TAREFAS PEDIDAS =>
1) Responda, com base no texto sobre a remuneração do administrador judicial provisório:
(a) Quantos credores foram reclamados e reconhecidos nos autos?
(b) Qual foi o valor da remuneração fixa peticionada?
(c) Em que disposição do EAJ está previsto o princípio da equiparação?
2) Prolongue o texto sobre a remuneração do administrador judicial provisório a partir do ponto em que ele termina.

TEXTO FORNECIDO =>
- - - - -

L. In casu, o Tribunal a quo, considerando tão só o número de credores reclamados e reconhecidos nos presentes autos, concretamente 59 (cinquenta e nove) e o período durante o qual o aqui recorrente exerceu as funções, concretamente, cerca de 5 meses, fixou a importância de €1.800,00, sem contudo, com o devido e maior respeito, ter fundamentando o porquê de não atribuir, no mínimo, a remuneração equivalente àquela que é conferida nos processos de insolvência, ou seja, €2.000,00.
M. A equiparação do administrador judicial provisório ao administrador de insolvência, que é feita no artigo 23.º do EAJ, implica, no mínimo e, salvo o devido e maior respeito, fixação de idêntica remuneração!
N. Face ao exposto, o Tribunal a quo, ao não reconhecer a remuneração fixa no valor de €4.000,00, tal como foi peticionada, deveria, no mínimo, fixar a importância de €2.000,00, atendendo ao principio da equiparação, previsto no n.º 1 do artigo 23.º do EAJ.

- - - - -

LINHAS DE DADOS =>
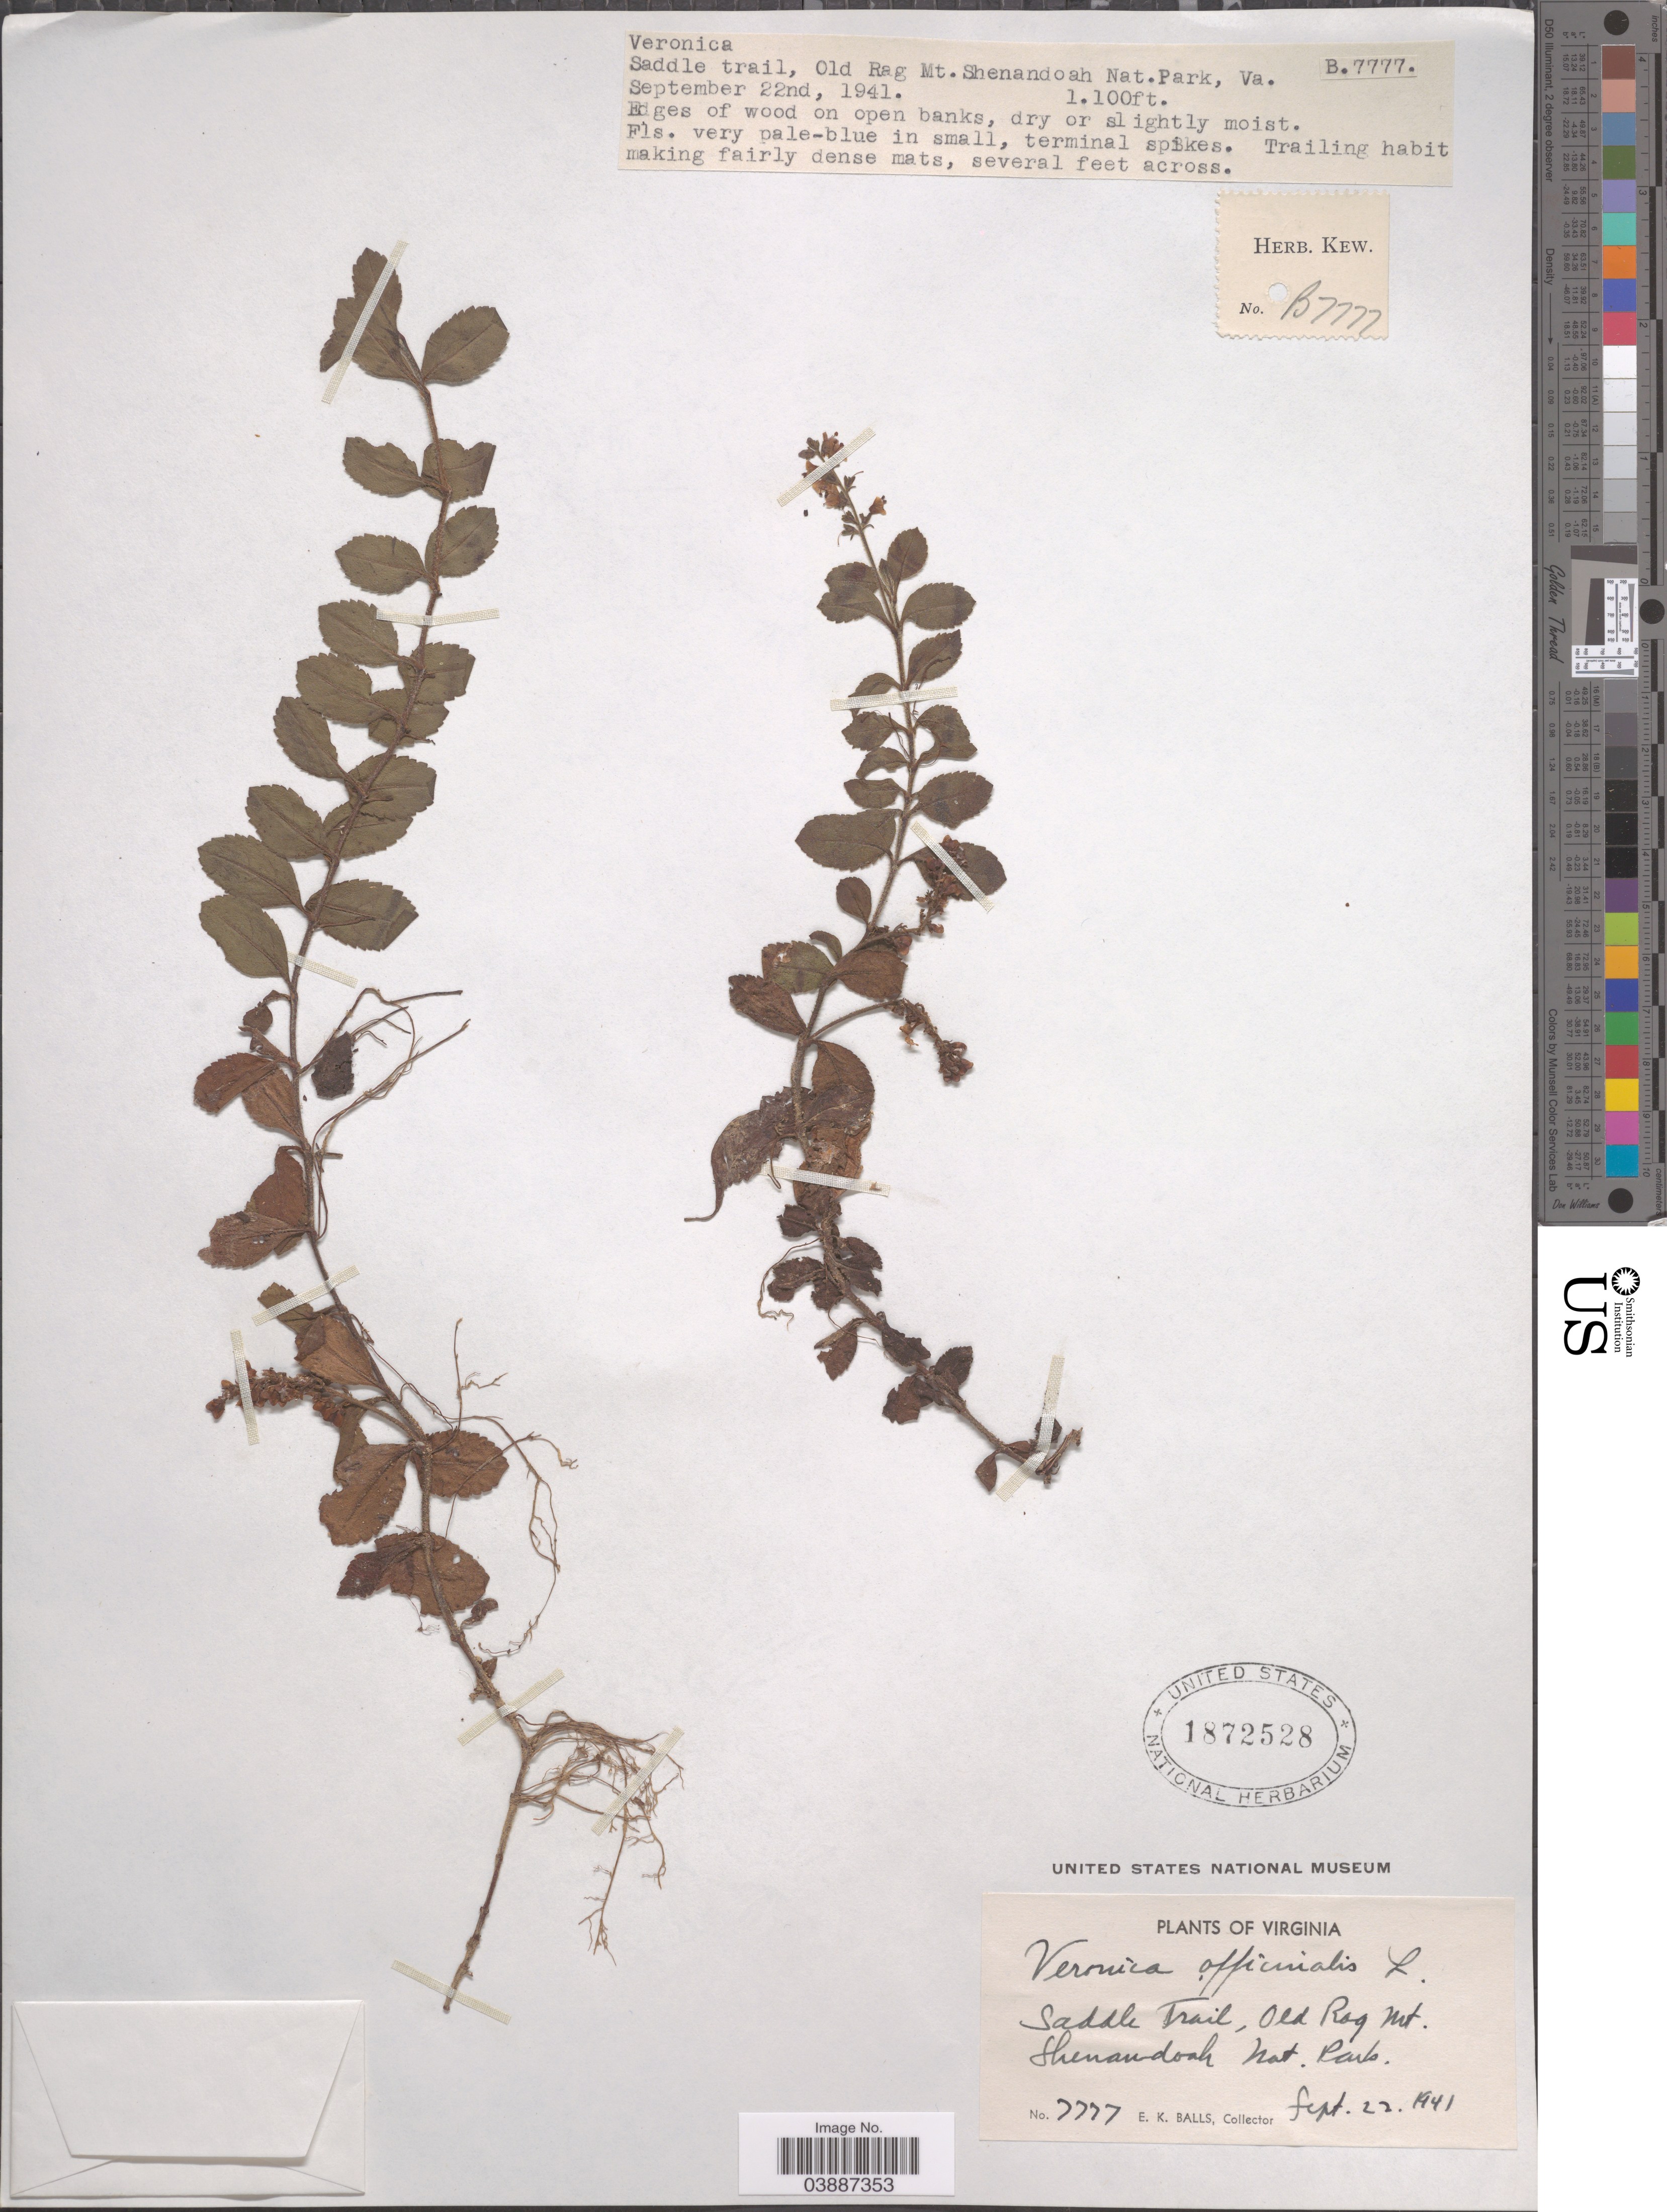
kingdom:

- - - - -

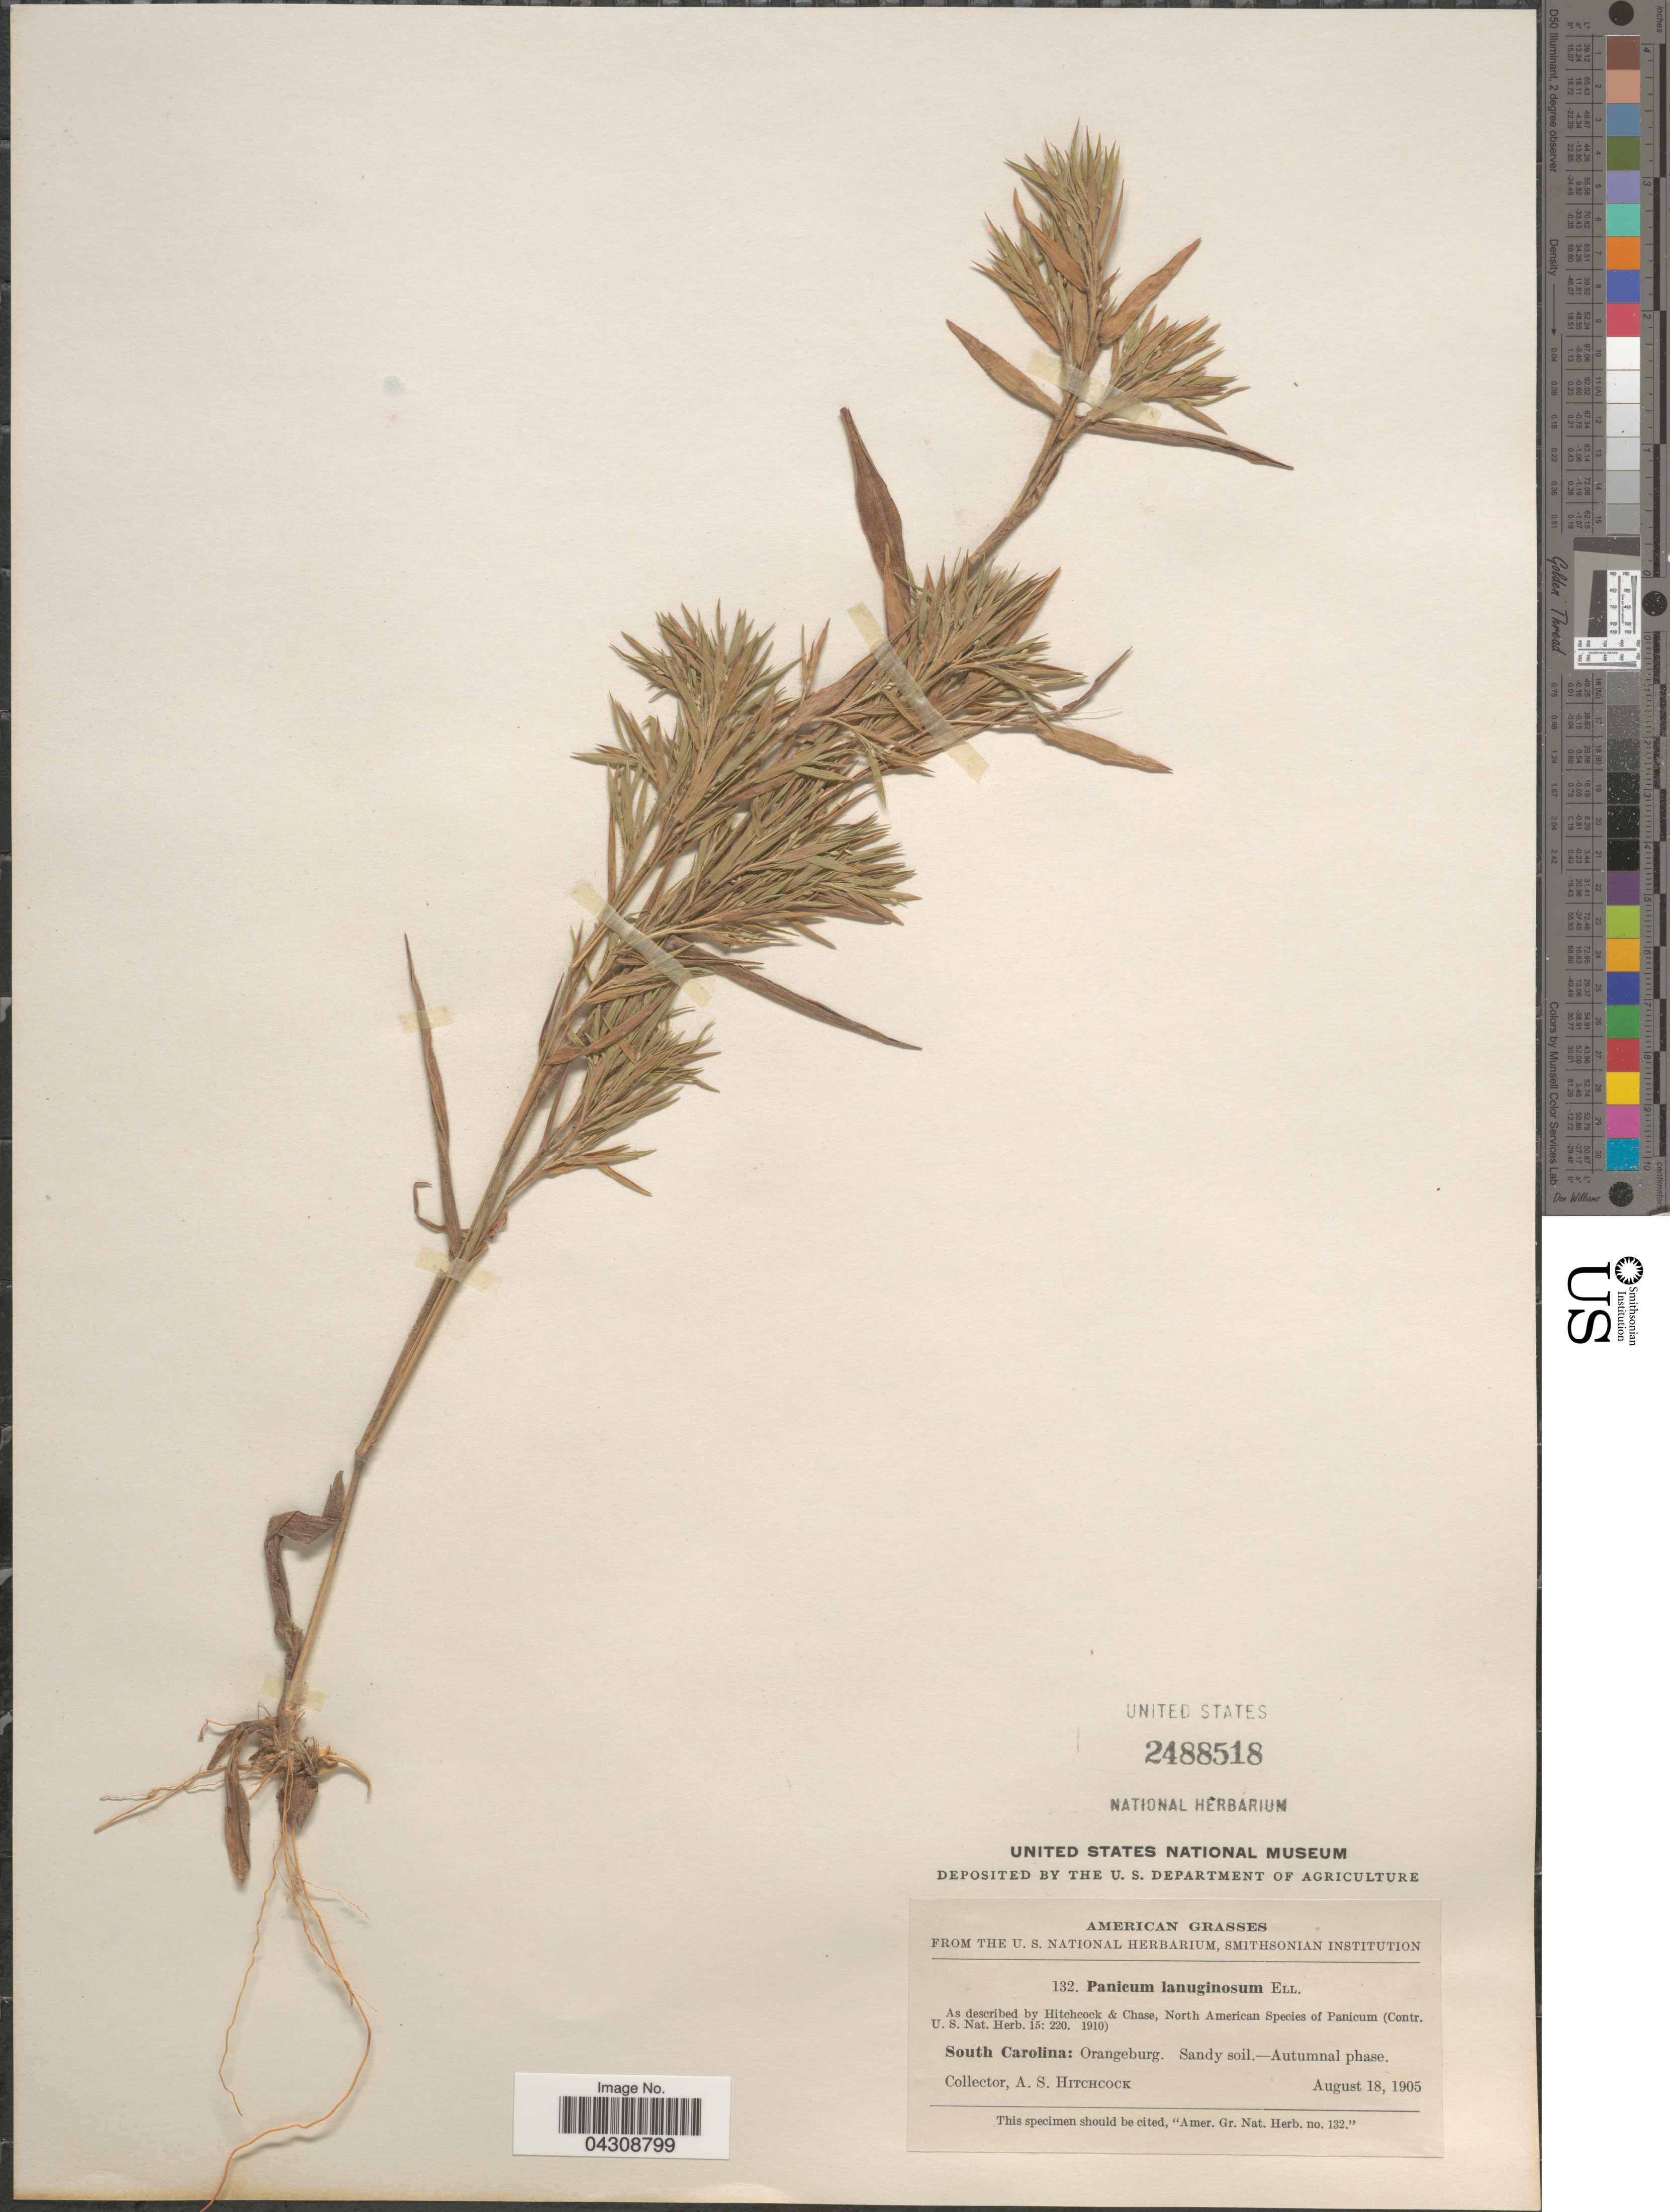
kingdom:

- - - - -

RESULTADOS DO EXERCÍCIO =>
1)
(a) 59 (cinquenta e nove) credores.
(b) €4.000,00.
(c) No n.º 1 do artigo 23.º do EAJ.

2)
O. A fixação de um quantitativo inferior aos €2.000,00 implica a violação, por erro de interpretação e aplicação, do estatuído nos artigos 23 do E.A.J. e 17.º, 32.º e 60.º do CIRE, assim como a portaria 51/2005 de 20 de Janeiro.

Termina dizendo que deve ser revogado o despacho recorrido, a ser substituído por outro que reconheça ao Apelante a importância de €22.318,60 como remuneração variável e a importância de €4.000,00 a título de remuneração fixa; ou, se assim não se entender, deve a remuneração fixa ser fixada na importância de €2.000,00, atento o princípio da equiparação estatuído no n.º 1 do artigo 23.º do EAJ.

+

Não se mostra oferecida qualquer contra-alegação.

+

Colhidos os vistos, cumpre apreciar e decidir, tendo-se sempre presentes as seguintes coordenadas:
- O teor das conclusões define o âmbito do conhecimento do tribunal ad quem, sem prejuízo para as questões de oficioso conhecimento, posto que ainda não decididas;
- Há que conhecer de questões, e não das razões ou fundamentos que às questões subjazam;
- Os recursos não visam criar decisões sobre matéria nova, sendo o seu âmbito delimitado pelo conteúdo do acto recorrido.

+

É questão a conhecer:
- A de saber qual a retribuição devida ao Apelante como administrador judicial provisório.

+

Plano Fatual:

Dão-se aqui por reproduzidas as incidências fatico-processuais acima indicadas.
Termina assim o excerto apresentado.